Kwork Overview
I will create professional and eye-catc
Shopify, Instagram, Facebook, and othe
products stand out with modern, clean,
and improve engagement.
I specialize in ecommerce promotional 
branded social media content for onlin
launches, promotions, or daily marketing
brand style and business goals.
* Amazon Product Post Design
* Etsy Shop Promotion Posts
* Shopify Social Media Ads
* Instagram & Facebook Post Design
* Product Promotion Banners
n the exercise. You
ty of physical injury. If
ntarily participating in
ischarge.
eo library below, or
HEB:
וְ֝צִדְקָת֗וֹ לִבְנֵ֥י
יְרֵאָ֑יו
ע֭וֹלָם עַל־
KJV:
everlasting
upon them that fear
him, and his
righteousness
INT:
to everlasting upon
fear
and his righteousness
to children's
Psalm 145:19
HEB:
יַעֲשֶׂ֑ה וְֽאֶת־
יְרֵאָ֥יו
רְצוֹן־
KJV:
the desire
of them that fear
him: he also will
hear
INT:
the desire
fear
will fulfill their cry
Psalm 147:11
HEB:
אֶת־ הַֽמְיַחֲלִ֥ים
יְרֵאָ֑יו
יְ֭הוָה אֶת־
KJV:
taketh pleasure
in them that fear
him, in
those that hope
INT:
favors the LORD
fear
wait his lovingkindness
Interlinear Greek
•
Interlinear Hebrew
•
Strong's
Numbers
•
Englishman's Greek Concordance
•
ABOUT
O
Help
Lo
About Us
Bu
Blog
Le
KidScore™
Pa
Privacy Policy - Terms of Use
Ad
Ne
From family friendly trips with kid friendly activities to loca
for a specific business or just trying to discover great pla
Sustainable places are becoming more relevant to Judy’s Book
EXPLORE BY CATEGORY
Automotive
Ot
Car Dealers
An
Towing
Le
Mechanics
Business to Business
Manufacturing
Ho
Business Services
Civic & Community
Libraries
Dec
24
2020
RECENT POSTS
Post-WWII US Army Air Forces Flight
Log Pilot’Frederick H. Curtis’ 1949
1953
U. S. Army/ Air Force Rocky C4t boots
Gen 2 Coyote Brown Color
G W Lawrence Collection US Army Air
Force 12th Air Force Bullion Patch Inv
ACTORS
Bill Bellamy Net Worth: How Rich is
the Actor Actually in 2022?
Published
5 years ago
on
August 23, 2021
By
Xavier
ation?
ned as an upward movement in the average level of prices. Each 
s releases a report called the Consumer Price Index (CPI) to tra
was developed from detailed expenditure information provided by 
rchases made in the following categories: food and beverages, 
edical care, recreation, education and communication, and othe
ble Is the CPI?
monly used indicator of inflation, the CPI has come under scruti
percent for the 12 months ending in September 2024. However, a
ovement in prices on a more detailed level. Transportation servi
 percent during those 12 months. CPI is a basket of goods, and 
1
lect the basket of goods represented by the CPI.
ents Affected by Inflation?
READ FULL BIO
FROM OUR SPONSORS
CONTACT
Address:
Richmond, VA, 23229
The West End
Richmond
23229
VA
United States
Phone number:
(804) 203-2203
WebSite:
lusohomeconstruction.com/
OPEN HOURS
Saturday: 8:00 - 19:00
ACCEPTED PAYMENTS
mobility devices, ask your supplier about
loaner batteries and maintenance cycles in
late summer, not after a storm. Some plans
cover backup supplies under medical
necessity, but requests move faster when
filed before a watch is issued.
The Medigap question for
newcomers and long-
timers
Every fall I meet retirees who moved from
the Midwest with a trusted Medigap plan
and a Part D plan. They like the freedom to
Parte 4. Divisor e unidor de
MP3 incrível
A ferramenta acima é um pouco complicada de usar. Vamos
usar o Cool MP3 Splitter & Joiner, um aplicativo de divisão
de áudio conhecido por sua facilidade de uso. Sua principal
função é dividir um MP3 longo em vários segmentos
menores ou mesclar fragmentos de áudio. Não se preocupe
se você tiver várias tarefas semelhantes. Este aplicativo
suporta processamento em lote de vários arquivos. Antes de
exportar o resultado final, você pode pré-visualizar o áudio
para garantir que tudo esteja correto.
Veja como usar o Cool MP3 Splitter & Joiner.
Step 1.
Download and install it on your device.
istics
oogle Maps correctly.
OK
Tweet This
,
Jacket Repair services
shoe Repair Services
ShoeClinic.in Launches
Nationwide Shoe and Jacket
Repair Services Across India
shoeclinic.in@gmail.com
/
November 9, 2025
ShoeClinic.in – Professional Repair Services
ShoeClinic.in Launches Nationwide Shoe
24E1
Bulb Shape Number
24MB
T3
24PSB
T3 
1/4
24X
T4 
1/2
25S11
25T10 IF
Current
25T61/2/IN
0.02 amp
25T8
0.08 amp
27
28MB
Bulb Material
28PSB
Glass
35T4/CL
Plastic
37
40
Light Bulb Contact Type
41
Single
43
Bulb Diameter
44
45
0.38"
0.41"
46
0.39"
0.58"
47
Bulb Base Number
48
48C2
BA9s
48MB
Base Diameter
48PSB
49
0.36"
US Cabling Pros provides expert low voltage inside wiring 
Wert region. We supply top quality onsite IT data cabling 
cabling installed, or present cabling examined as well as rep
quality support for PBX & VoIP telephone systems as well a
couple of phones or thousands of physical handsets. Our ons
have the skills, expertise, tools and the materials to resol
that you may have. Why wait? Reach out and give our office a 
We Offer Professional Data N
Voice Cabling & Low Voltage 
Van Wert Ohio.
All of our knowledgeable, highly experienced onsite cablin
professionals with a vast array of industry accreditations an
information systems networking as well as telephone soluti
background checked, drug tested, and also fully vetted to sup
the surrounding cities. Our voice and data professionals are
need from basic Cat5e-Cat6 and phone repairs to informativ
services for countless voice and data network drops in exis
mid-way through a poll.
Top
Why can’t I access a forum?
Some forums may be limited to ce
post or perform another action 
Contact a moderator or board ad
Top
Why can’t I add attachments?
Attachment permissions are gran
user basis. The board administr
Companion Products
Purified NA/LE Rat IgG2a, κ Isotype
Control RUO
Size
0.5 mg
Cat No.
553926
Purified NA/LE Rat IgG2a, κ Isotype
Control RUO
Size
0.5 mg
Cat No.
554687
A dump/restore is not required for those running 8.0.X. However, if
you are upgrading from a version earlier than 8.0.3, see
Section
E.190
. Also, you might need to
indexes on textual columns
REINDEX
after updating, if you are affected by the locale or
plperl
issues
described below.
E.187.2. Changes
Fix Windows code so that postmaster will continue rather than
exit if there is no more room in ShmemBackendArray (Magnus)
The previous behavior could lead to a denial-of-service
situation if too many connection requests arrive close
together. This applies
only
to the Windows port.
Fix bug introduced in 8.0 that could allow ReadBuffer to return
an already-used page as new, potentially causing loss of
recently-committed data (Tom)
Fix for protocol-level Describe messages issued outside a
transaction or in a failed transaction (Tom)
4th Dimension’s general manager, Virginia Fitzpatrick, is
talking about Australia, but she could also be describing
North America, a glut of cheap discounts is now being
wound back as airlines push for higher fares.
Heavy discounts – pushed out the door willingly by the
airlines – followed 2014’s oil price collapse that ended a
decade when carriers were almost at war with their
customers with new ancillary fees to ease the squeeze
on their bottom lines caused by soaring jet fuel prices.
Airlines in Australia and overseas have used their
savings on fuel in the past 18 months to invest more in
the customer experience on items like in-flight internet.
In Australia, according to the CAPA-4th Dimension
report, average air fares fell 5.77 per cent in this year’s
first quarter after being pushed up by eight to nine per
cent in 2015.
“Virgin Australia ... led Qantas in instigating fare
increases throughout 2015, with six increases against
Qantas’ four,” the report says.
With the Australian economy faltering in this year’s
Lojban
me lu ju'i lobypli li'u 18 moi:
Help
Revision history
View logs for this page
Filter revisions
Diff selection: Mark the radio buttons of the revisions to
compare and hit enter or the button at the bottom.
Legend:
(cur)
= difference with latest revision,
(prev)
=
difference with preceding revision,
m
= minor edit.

■ ■ ■ ■ ■ ■ ■

* **課題の目的**
上の記録から、「Greek」という語を含む行をすべて返すこと。

* **この課題の解答**
Interlinear Greek
Englishman's Greek Concordance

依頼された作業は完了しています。